特選句「白きもの集めて春の供物かな」。「白きもの」「春」「供物」が絶妙に均衡して宗教性一歩手前の洗練された土俗の空間を醸し出しているかのようです。当方には、集めているのはふんわりした魂のようなものと思われますが、はてそれを行っているのは誰なのか。何のためなのか。「かな」の詠嘆も効いています。特選句「キエフ春泥おかあさんこわいです」。一説にキエフ周辺は沼地が多く春になると戦車が動きづらくなり攻撃されやすくなるので冬のうちにと焦って攻めたとか。しかし春泥の季節となってしまいました。気が付けば戦場に投入されていた露軍の死亡したという若い兵士が残したスマホのメール記録を連想。それは情報戦の一環だったかもしれませんが、雄弁な反戦の句に昇華されました。問題句「ウクライナコロナも触れず兜太逝く」。やはり文法的には「逝けり」ではないでしょうか。ただ、人間に対する悲惨な事象が起こるたびに兜太師の不在の認識に回帰するというのであれば、これもありなのかもしれません。「海市には平和な国のあるという」。ジョンレノンのイマジンを連想させつつ痛烈な皮肉も含まれているよう。
================
[資料を読む]
1/ 本文について、次の問いに答えてください。
(a) 最初に挙げられている特選句は何か。
(b) 一説によると、春のキエフ周辺で戦車が動きづらくなるのは何が多いからか。
(c) 問題句の「逝く」は、文法的には何とすべきだと述べられているか。
2/ 本文のうち、「特選句「白きもの集めて春の供」を含む語句で始まり「烈な皮肉も含まれているよう。」で終わる部分を、「戦車」を「装甲車」に置き換えて書き出してください。
一覧はここでは使いません。
================
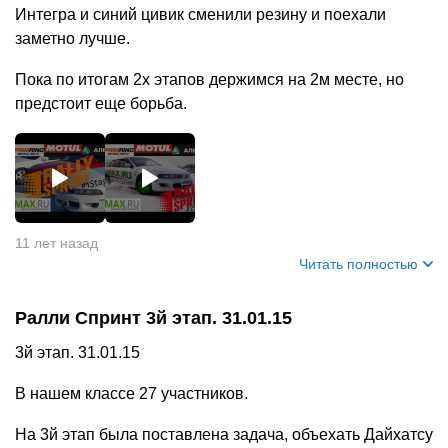
Интегра и синий цивик сменили резину и поехали
заметно лучше.
Пока по итогам 2х этапов держимся на 2м месте, но
предстоит еще борьба.
+
3
11 лет назад
Читать полностью
Ралли Спринт 3й этап. 31.01.15
3й этап. 31.01.15
В нашем классе 27 участников.
На 3й этап была поставлена задача, объехать Дайхатсу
================
[各問の解答]
1/
(a) 「白きもの集めて春の供物かな」
(b) 沼地
(c) 「逝けり」

2/
特選句「白きもの集めて春の供物かな」。「白きもの」「春」「供物」が絶妙に均衡して宗教性一歩手前の洗練された土俗の空間を醸し出しているかのようです。当方には、集めているのはふんわりした魂のようなものと思われますが、はてそれを行っているのは誰なのか。何のためなのか。「かな」の詠嘆も効いています。特選句「キエフ春泥おかあさんこわいです」。一説にキエフ周辺は沼地が多く春になると装甲車が動きづらくなり攻撃されやすくなるので冬のうちにと焦って攻めたとか。しかし春泥の季節となってしまいました。気が付けば戦場に投入されていた露軍の死亡したという若い兵士が残したスマホのメール記録を連想。それは情報戦の一環だったかもしれませんが、雄弁な反戦の句に昇華されました。問題句「ウクライナコロナも触れず兜太逝く」。やはり文法的には「逝けり」ではないでしょうか。ただ、人間に対する悲惨な事象が起こるたびに兜太師の不在の認識に回帰するというのであれば、これもありなのかもしれません。「海市には平和な国のあるという」。ジョンレノンのイマジンを連想させつつ痛烈な皮肉も含まれているよう。